Heldenplatz (German: Heroes' Square) is a public space in front of the Hofburg Palace in Vienna, Austria. Located in the Innere Stadt borough, the President of Austria resides in the adjoining Hofburg wing, while the Federal Chancellery is on adjacent Ballhausplatz.
After the Napoleonic War of the Fifth Coalition, the Austrian defeat in the 1809 Battle of Wagram and the Treaty of Schönbrunn, the remaining bastions of Hofburg Palace were slighted and replaced by a curtain wall with the--still preserved--Outer Castle Gate (Äußeres Burgtor). Inside the Hofburg walls, several squares and gardens were laid out, including the Volksgarten public park.
The present-day Heldenplatz on the former outer plaza of the Hofburg was built in the course of the lavish Ringstraße boulevard project under the reign of Emperor Francis Joseph.

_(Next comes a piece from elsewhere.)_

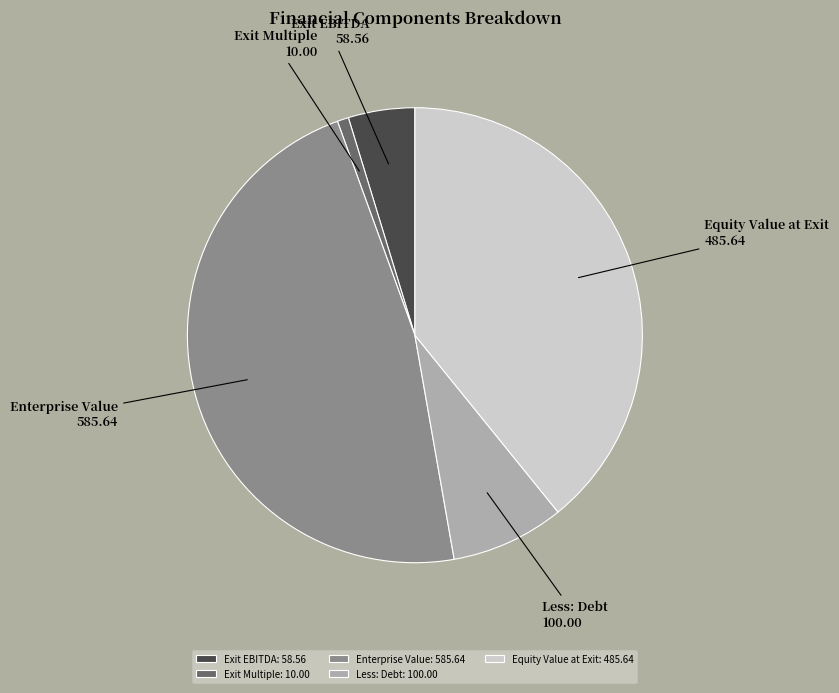

Is the sum of Exit EBITDA and Less: Debt greater than half?

No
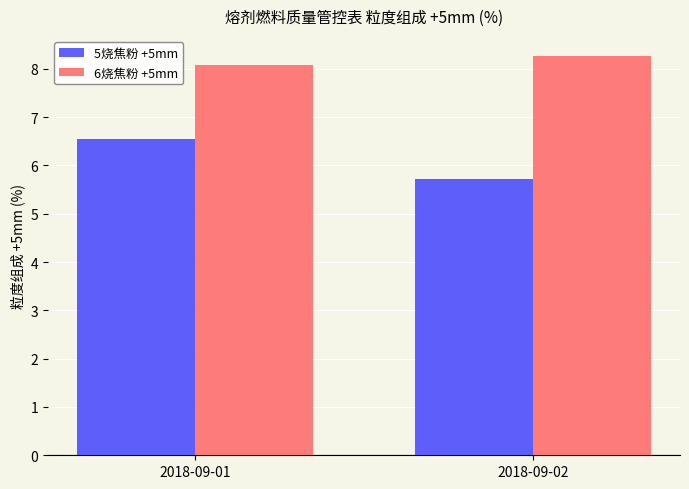

List the series in order of their overall mean, lowest first.

5烧焦粉 +5mm, 6烧焦粉 +5mm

The planned Kaiserforum (imperial forum), however, was never completed. From 1864 onwards, renowned architects like Carl von Hasenauer, Theophil Hansen and Heinrich Ferstel competed presenting their drafts, superseded by Gottfried Semper in 1869.
Semper designed a wide-scale 'general plan', extending from the Leopold Wing of Hofburg Palace in the northeast beyond the Ringstraße to Maria-Theresien-Platz between the mirror-imaged buildings of the Kunsthistorisches Museum and the Naturhistorisches Museum up to the nowadays Museumsquartier in the southwest. Construction started in 1871 and from 1881 the Neue Burg Wing was erected. When the masons' work ceased in 1913, the northwestern part in the Volksgarten park remained unfinished. It offers a panoramic view of the Ringstraße with the Austrian Parliament Building, the Rathaus (town hall), and the Burgtheater.
On the plaza, there are two equestrian statues designed by Anton Dominik Fernkorn with socles by Eduard van der Nüll. The statue of Archduke Charles of Austria, modelled on a popular painting by Johann Peter Krafft, was inaugurated already in 1860. It was meant to glorify the Habsburg dynasty as great Austrian military leaders and underline the leadership of Austria within the German Confederation, though they just had suffered a crushing defeat at the bloody Battle of Solferino. The second statue of Prince Eugene of Savoy was inaugurated in 1865, one year before the Austrian defeat in the Battle of Königgrätz.
The Outer Castle Gate on the southside remained standing when the fortification walls were dismantled. Erected in 1824 by Pietro Nobile according to plans designed by Luigi Cagnola, and inaugurated by Emperor Francis I of Austria in the honour of the veterans of the Napoleonic Wars, it was rebuilt as a war memorial in 1933/34 and houses a Tomb of the Unknown Soldier.
The historical connotation of Hitler's speech remains strong in the public perception. This is also the reason why Heldenplatz has been the subject of several works of literature, most prominently of Thomas Bernhard's drama Heldenplatz and a poem by Ernst Jandl named wien: heldenplatz.